Investigate the background and history of works in the collection, the provenance and various stories associated with the artist or the work itself. I go methodically through the archives sequentially. If we have specific interest because of an exhibition or questions, we focus on that work. My broader emphasis is to go through everything; the purpose is to learn as much as we can. What’s on view is a relatively small percentage of what we own. With modern work, you don’t have to do very much, but with an old master painting, you may do a lot more.
I imagine the nuts and bolts comes easily–
It never comes easy. You have to assess the validity of information because people write whatever they want. So the reliability and the confidence you have in a source has to be evaluated.
Is there a paper trail?
In an ideal situation. Some collectors are very meticulous, keeping records of everything they bought, where, what they paid. But some of our most important collectors didn’t keep any. You have to do a little more detective work.
How is information used practically?
We had a painting by a British old master we wanted to exhibit in very bad shape. Research showed it was in at least one, maybe two fires. When we discovered that, we could understand why it was the way it appeared. Now that we knew the circumstances, we understood how to treat the painting.
Stories can be very interesting for our audience. We have a painting, completely unrecognized for a hundred years in a dental school, by a major impressionist painter, [Édouard] Manet. It is a long story. But the dental school no longer owns the painting. It sold for seven figures in the 1980s.
They must have been happy.
Actually, they had two. The researcher said, “Yes, this is a Manet, but there should be two.” They went back in the basement and found the other one. It’s a very interesting story. And what’s more interesting is that a person decided that he had very happy memories of Pittsburgh, so [they] bought it and gave it to us.
Do you have a favorite artist?
I like a lot of different kinds of things. I started traditionally like most people with certain areas of art history.
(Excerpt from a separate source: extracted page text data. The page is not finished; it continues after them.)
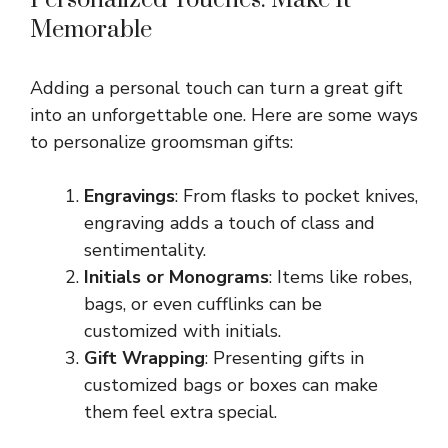
Memorable
Adding a personal touch can turn a great gift
into an unforgettable one. Here are some ways
to personalize groomsman gifts:
Engravings
: From flasks to pocket knives,
engraving adds a touch of class and
sentimentality.
Initials or Monograms
: Items like robes,
bags, or even cufflinks can be
customized with initials.
Gift Wrapping
: Presenting gifts in
customized bags or boxes can make
them feel extra special.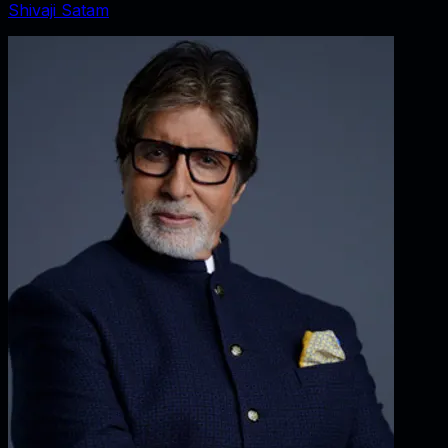
Shivaji Satam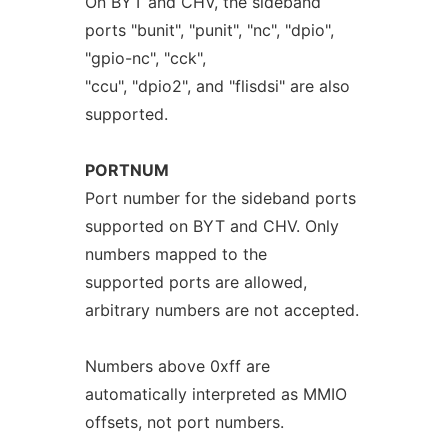
On BYT and CHV, the sideband
ports "bunit", "punit", "nc", "dpio",
"gpio-nc", "cck",
"ccu", "dpio2", and "flisdsi" are also
supported.
PORTNUM
Port number for the sideband ports
supported on BYT and CHV. Only
numbers mapped to the
supported ports are allowed,
arbitrary numbers are not accepted.
Numbers above 0xff are
automatically interpreted as MMIO
offsets, not port numbers.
Then, you grow; the more you look, the more you grow.
Do you have works that are particularly interesting to you?
Every day. I started interested in the history of collecting in Pittsburgh and why we lost a lot made with Pittsburgh money that didn’t stay in Pittsburgh. I’ve progressed to people who I didn’t know at the time were collectors in Pittsburgh and studied their collecting habits, what kind of passions they had, why they left or didn’t leave things to the Carnegie. That’s an ongoing interest.
You studied art history in school?
I have a Ph.D. in chemistry. I was a research director for many years at Bayer, retired early, and didn’t want to stay home. I have two main interests, music and art, and wanted to do something in one. The former president of the Carnegie was a carpool buddy of mine from my years at Bayer. I ran into him at the symphony. He says, “What are you gonna do?” I said, “You know, I don’t know.” He said, “Have lunch with me, maybe I have something.” That was thirteen years ago.
What are your favorite museums besides CMOA?
The two museums at Yale, the Frick in N.Y. The Louvre, Musée Versailles. Last year we were at the Louvre, and I pointed to my wife, “They have a mistake on their label.”
Did you tell them?
I meant to write to them. I haven’t yet. My wife says, “Only you.”